▶ [Ketentuan Tugas]
Tuliskan tanpa perubahan bagian bacaan tentang rekonsiliasi DBH SDA di bawah, mulai dari "Transparansi juga diwujudkan" sampai dengan "semakin baik kah?", termasuk kedua batas tersebut.

▶ [Bacaan]
====

Langkah penyederhanaan ini disamping akan memberikan kepastian pemasukan dana ke rekening Kas Daerah juga akan memberikan kesempatan bagi penyedia data untuk menyiapkan data dengan waktu yang lebih longgar, sehingga kualitas rapat rekonsiliasi akan menjadi meningkat. Rapat rekonsiliasi ini akan lebih meningkat kalitasnya dan cukup dapat dipakai untuk perhitungan DBH SDA sepanjang semua stakeholders yang berkompeten menyediakan data dapat secara jernih dan terbuka saling mengkoreksi dan melengkapi data, sehingga DJPK sebagai pengguna data untuk melakukan pembagian dapat mempertanggungjawabkan tugasnya yang merupakan ujung dari mekanisme rekonsiliasi.
Perlu kiranya dikemukakan kembali bahwa penyaluran DBH SDA bukan merupakan tahap akhir dari rekonsiliasi karena proses rekonsiliasi juga akan diaudit oleh Inpektorat Jenderal Departemen Keuangan, dan pada kesempatan yang berbeda juga oleh BPK. Oleh karena itu dapat dikatakan bahwa rekonsiliasi adalah salah satu cara untuk mewujudkan transparansi.
Transparansi juga diwujudkan dengan mengakomodasikan setiap dokumen setoran tahun lalu yang baru dapat diidentifikasi peruntukannya atau daerah penghasilnya dalam tahun berjalan, sehingga hak daerah yang belum dipenuhi pada tahun lalu tetap dapat dibayarkan dalam tahun berjalan. Demikian juga apabila terbukti adanya kekurangan salur atau kesalahan salur selalu dapat dikoreksi pada tahun berikutnya, bahkan kalaupun belum tersedia anggarannya dalam APBN tahun berjalan, maka diupayakan untuk mendapatkan persetujuan DPR pada pembahasan APBN-Perubahan.
(4) Perhitungan PNBP Migas dan DBH Migas oleh 2 Unit yang berbeda, semakin baik kah?

====

(Data estimasi pose)
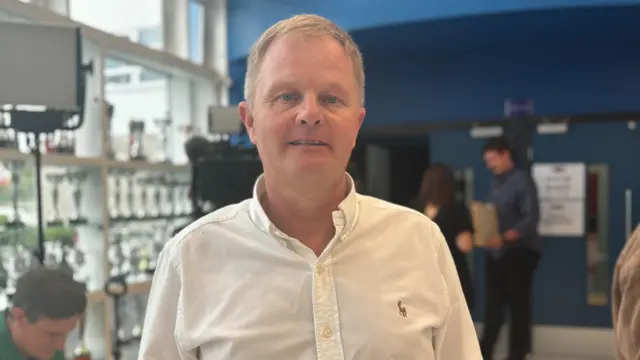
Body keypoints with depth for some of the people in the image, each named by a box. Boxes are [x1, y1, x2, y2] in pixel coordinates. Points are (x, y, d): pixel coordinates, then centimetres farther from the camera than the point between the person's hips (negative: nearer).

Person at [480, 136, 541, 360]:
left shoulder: (522, 180, -9)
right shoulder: (495, 183, 13)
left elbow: (531, 219, -18)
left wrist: (504, 238, -29)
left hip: (520, 251, -6)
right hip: (496, 252, 6)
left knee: (518, 304, 2)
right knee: (493, 304, 7)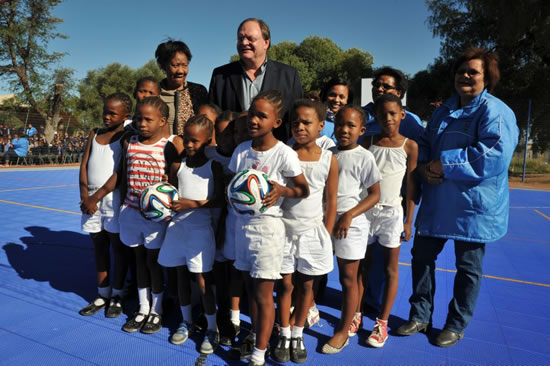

====

▶ [Penyelesaian Tugas]
Transparansi juga diwujudkan dengan mengakomodasikan setiap dokumen setoran tahun lalu yang baru dapat diidentifikasi peruntukannya atau daerah penghasilnya dalam tahun berjalan, sehingga hak daerah yang belum dipenuhi pada tahun lalu tetap dapat dibayarkan dalam tahun berjalan. Demikian juga apabila terbukti adanya kekurangan salur atau kesalahan salur selalu dapat dikoreksi pada tahun berikutnya, bahkan kalaupun belum tersedia anggarannya dalam APBN tahun berjalan, maka diupayakan untuk mendapatkan persetujuan DPR pada pembahasan APBN-Perubahan.
(4) Perhitungan PNBP Migas dan DBH Migas oleh 2 Unit yang berbeda, semakin baik kah?